Kitchen Confidential is different to the previous books I have blogged about, in that, Bourdain focused more on his adult years as a chef in America, rather than his childhood memories. In the book, he utilised terms that only chefs or cooking-enthusiast would understand. I suspect that it's not because he's showing off, but because that is a part of his vocabulary, his day-to-day speech. Words like garde-manger, mise-en-place, waitron, livornaise, petit pois, which he attempted to explain towards the end of the book. He made oddly honest confessions about his drug-taking habit and he had a wicked sense humour, which I love. Nothing better than a book that can make me laugh.

Although, there is one thing that bothers me about the book and that's its disjointedness. There isn't a chronological flow to the book, the story jumps from one place in time to another unrelated one, then on to another one, this I find very distracting.
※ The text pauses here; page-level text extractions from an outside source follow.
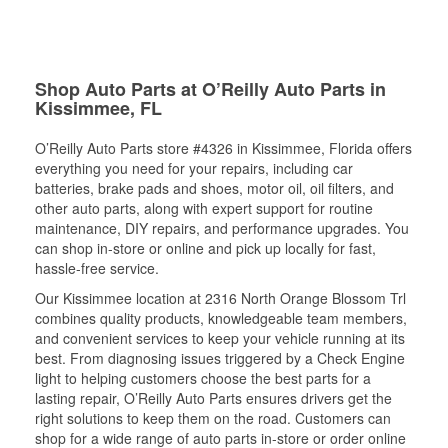
Shop Auto Parts at O’Reilly Auto Parts in
Kissimmee, FL
O’Reilly Auto Parts store #4326 in Kissimmee, Florida offers
everything you need for your repairs, including car
batteries, brake pads and shoes, motor oil, oil filters, and
other auto parts, along with expert support for routine
maintenance, DIY repairs, and performance upgrades. You
can shop in-store or online and pick up locally for fast,
hassle-free service.
Our Kissimmee location at 2316 North Orange Blossom Trl
combines quality products, knowledgeable team members,
and convenient services to keep your vehicle running at its
best. From diagnosing issues triggered by a Check Engine
light to helping customers choose the best parts for a
lasting repair, O’Reilly Auto Parts ensures drivers get the
right solutions to keep them on the road. Customers can
shop for a wide range of auto parts in-store or order online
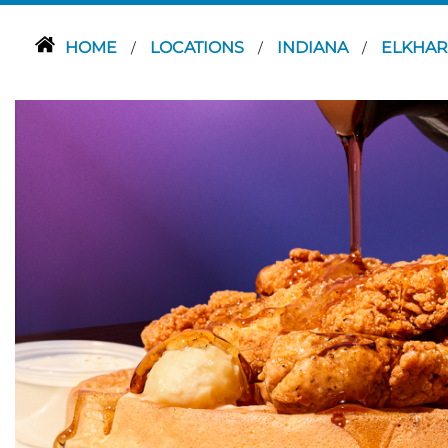
HOME
LOCATIONS
INDIANA
ELKHA
/
/
/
The following excerpt is one of his funnier ones.

I was, I'm telling you for the record, unqualified for the job. I was in deep waters and fast-flowing ones at that. The currents could change at any time, without warning. One day, I attended a chef's committee meeting on the East Side and returned to find the whole menu had been changed back into Italian! This included the listings on the computer, so that when I expedited that evening, I found myself in the unenviable position of having to read off items in Italian, translate them into English in my head, and call them out to my Ecuadorian crew in Spanish. I had to learn some fast mnemonic tricks to keep up, like: 'I want to Lambada - just for the Halibut," so that I would remember that lambatini was Italian for halibut, or 'I fucka you in the liver' to recall that 'fegato' meant liver.